→ **DATA PROVIDED**:
--------------------------------
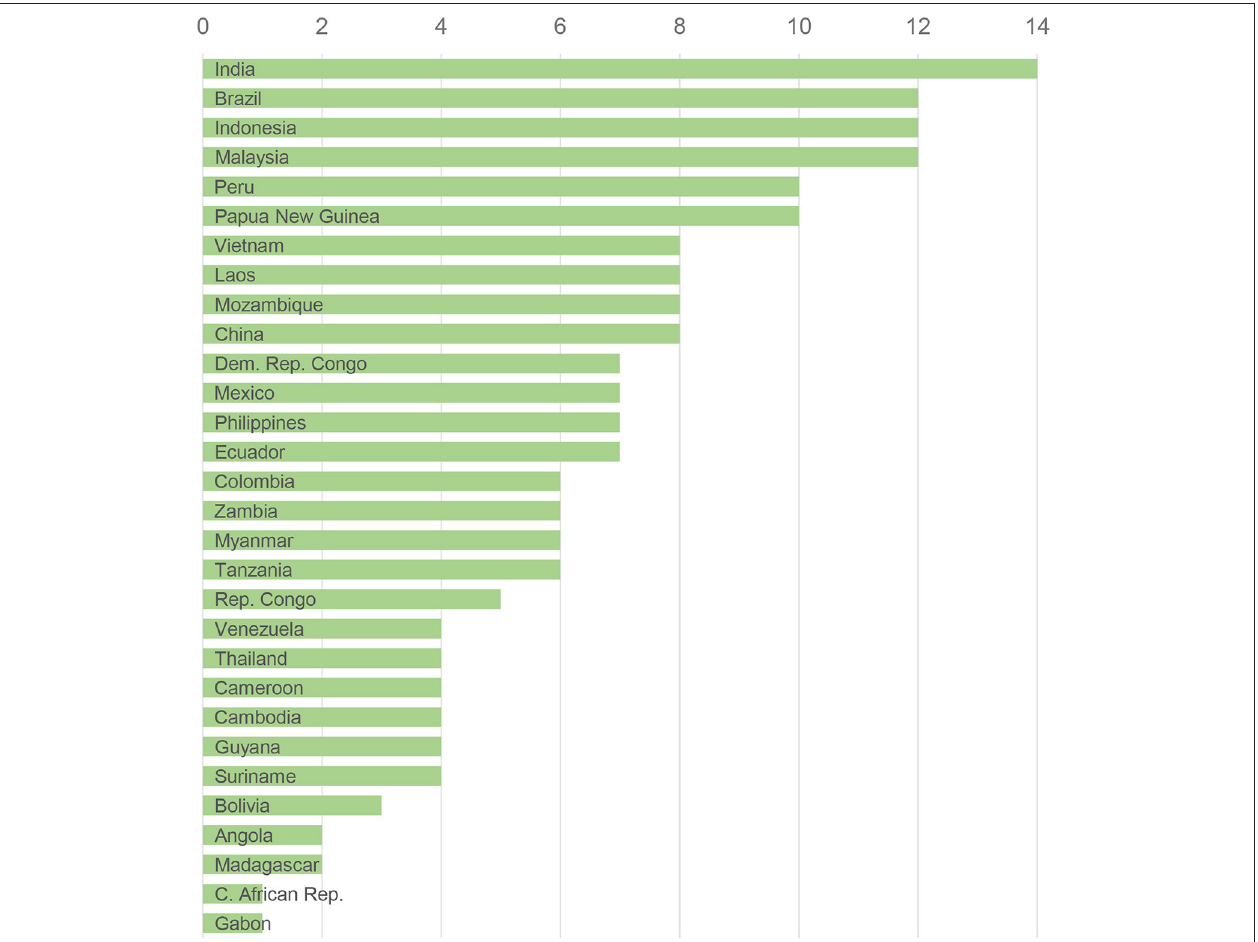
Frontiers in Forests and Global Change |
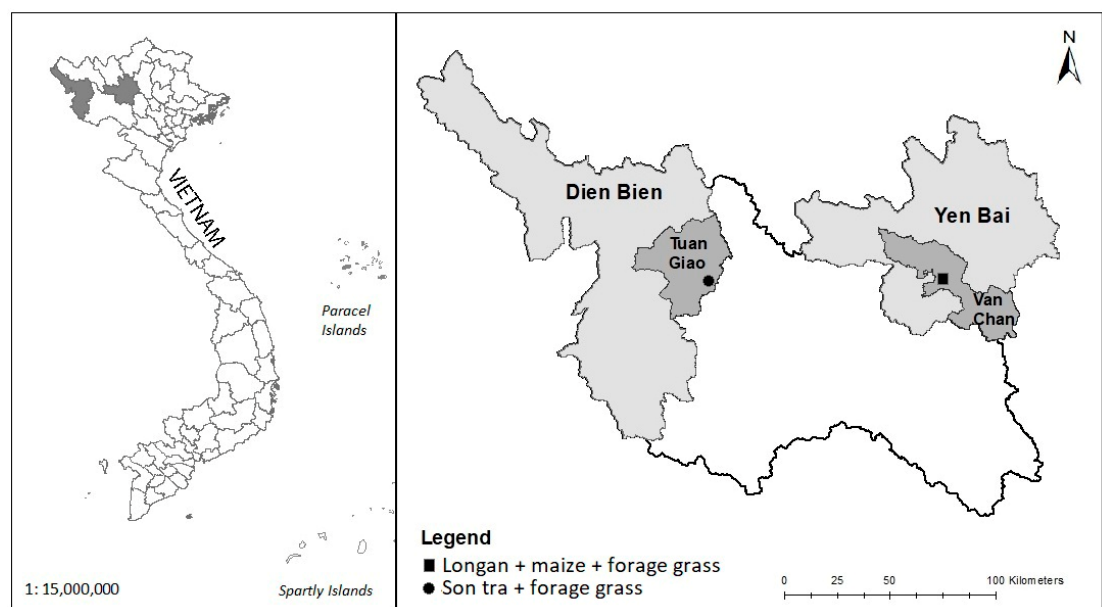
Figure 1. Location of the agroforestry experiments with longan-maize-forage grass in Van Chan District, Yen Bai province, and son tra-forage grass in Tuan Giao District, Dien Bien province, north-west Vietnam. Replicate trials were established on three farms in each district.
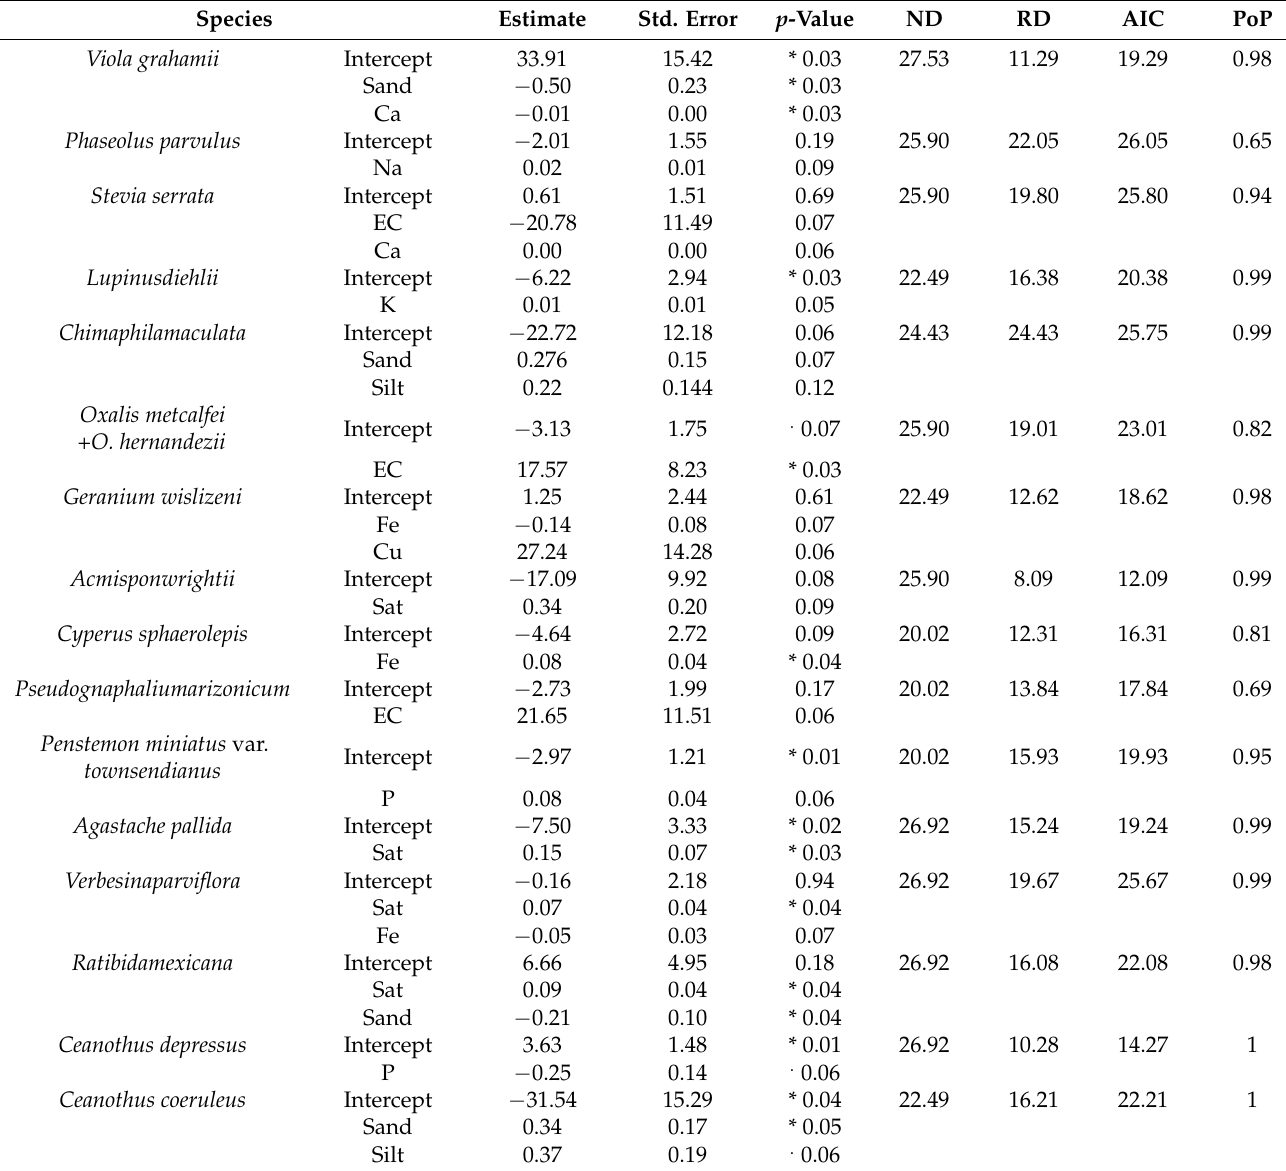
Table 4. Binomial logistic regression model coefficients for soil variables explaining the species presence under the canopy and in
--------------------------------
The finished copy should match the data above word for word and contain no pictures.

→ **WRITTEN SOLUTION**:
Frontiers in Forests and Global Change |
Figure 1. Location of the agroforestry experiments with longan-maize-forage grass in Van Chan District, Yen Bai province, and son tra-forage grass in Tuan Giao District, Dien Bien province, north-west Vietnam. Replicate trials were established on three farms in each district.
Table 4. Binomial logistic regression model coefficients for soil variables explaining the species presence under the canopy and in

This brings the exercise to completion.